Nous vivons une situation d’interrègne entre un vieux monde et son modèle économique qui disparait en abandonnant « des actifs échoués » et le nouveau qui surgit, illisible et chaotique, tardant à organiser sa régulation. « L’incertitude de toutes les données » et le manque d’information créent « le brouillard de guerre » clausewitzien, rendant « nos intelligences aveugles ». « L’incertitude est radicale », la prévision empêchée. Une autre métamorphose vient mettre à mal notre capacité à décider, à se projeter et à agir. Nous sommes confrontés à une situation inédite de polycrise. L’indispensable reconfiguration de l’économie-monde s’opère dans un contexte de crises disparates — changements radicaux des modèles énergétiques et productifs, crises climatique, environnementale, géopolitique, socio-économique — qui interagissent de telle sorte que l’impact global dépasse de loin la somme de chaque partie. Le risque devient imprévisible. Par ailleurs, la confrontation géoéconomique s’inscrit dans une nouvelle forme de conflictualité que le général Thierry Burkhard, chef d’état-major des Armées, décrit à travers trois états (2). La compétition consiste à modeler à son avantage les dynamiques relationnelles et cognitives. La contestation se traduit par la déstabilisation et la disruption pour « atteindre les moyens de recherche et de production de l’adversaire, créer des dépendances et accentuer celles existantes ». L’affrontement vise à détruire par tous les moyens et anéantir. Enfin, les risques géoéconomiques du changement climatique surgissent au cœur de la nouvelle mondialisation « régionalisée » et « fragmentée ». La contestation du pouvoir-monde s’exprime à travers de nouvelles sphères d’influence donnant « la capacité à d’autres puissances d’exiger la déférence d’autres États dans leurs propres régions ou à y exercer un contrôle prédominant » (Graham Allison). 
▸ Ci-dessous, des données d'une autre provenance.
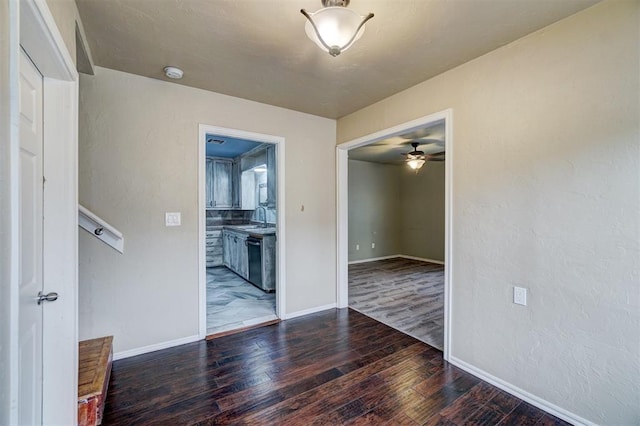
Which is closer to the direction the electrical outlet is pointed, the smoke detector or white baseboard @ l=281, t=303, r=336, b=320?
the smoke detector

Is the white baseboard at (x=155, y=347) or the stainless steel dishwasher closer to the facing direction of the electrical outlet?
the white baseboard

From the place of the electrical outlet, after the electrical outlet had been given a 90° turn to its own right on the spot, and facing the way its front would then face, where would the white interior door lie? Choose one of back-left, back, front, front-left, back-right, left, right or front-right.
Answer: front-left

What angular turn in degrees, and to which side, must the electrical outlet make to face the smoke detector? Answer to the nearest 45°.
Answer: approximately 45° to its right

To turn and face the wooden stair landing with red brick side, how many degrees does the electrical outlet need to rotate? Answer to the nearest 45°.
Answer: approximately 45° to its right

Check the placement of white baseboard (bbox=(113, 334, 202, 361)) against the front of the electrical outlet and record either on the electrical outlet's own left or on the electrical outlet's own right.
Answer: on the electrical outlet's own right

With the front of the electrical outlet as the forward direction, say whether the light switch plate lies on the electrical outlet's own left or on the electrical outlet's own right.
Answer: on the electrical outlet's own right

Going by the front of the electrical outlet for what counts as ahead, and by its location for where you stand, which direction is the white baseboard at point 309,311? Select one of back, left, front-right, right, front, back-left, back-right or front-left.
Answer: right

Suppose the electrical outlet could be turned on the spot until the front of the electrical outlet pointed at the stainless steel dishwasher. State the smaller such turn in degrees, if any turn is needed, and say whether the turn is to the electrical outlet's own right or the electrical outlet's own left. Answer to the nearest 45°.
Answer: approximately 90° to the electrical outlet's own right
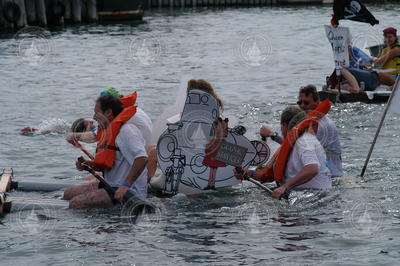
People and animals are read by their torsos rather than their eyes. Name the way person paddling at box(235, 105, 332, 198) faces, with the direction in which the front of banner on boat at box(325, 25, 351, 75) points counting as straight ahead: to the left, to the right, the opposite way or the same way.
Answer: to the right

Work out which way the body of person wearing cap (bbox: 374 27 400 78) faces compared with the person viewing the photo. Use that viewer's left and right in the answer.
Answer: facing the viewer and to the left of the viewer

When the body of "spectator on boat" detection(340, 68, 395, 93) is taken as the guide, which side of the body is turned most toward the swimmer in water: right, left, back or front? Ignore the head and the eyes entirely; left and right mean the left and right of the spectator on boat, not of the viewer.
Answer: front

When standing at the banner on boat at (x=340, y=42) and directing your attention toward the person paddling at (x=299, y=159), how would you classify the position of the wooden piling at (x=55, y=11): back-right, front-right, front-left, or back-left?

Changement climatique, rapports de force géoéconomiques et risques

Le monde est entré dans un état de confrontation géoéconomique défini par les analystes du Forum économique mondial comme « le déploiement de leviers économiques par des puissances mondiales ou régionales pour découpler les interactions économiques entre les nations, à travers des actions d’endiguement visant les biens, les connaissances, les services ou les technologies dans le but d’obtenir un avantage géopolitique et de consolider les sphères d’influence ». Sans exclusive, les leviers sont : les mesures monétaires, les contrôles des investissements étrangers, les sanctions, les aides d’État et les subventions, ainsi que les contrôles commerciaux sur l’énergie, les minerais et la technologie.

La quête d’investissement pour financer la transition

Le changement climatique et ses effets engendrent des différentiels de croissance. L’action climatique rendue urgente par l’état de « surprise stratégique » permanent crée des chocs macroéconomiques majeurs, en premier lieu un choc de l’offre négatif vers un régime de stagflation. Concernant la France, mettre fin au modèle de croissance tirée par l’énergie fossile va nécessiter d’investir 66 milliards d’euros par an d’ici sept ans (Jean-Pisani-Ferry), autant d’investissements qui ne financeront pas les autres politiques publiques et fragiliseront durablement le pays dans les rapports de forces géoéconomiques.